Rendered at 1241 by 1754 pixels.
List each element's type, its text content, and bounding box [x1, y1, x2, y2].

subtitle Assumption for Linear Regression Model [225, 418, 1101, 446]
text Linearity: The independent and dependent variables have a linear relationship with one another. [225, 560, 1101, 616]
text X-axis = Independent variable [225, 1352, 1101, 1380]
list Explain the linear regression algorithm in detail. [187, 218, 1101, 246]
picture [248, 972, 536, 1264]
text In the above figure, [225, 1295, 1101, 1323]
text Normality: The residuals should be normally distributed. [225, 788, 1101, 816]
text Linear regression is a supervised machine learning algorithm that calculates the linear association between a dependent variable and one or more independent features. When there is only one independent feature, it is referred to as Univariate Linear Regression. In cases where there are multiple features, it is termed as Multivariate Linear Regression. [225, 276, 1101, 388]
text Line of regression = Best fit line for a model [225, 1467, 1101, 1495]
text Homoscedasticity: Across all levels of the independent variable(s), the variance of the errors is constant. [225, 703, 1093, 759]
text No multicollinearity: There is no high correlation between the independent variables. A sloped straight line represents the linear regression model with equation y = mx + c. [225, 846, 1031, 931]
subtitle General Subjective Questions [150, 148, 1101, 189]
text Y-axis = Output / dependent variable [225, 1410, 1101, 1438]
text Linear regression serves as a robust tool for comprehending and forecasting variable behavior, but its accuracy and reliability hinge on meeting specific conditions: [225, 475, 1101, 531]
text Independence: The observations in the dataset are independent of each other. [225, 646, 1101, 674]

§ What needs to be done:
How many lines of the listing above carry the string "each"? Report that number with no other text.

§ Exercise response:
2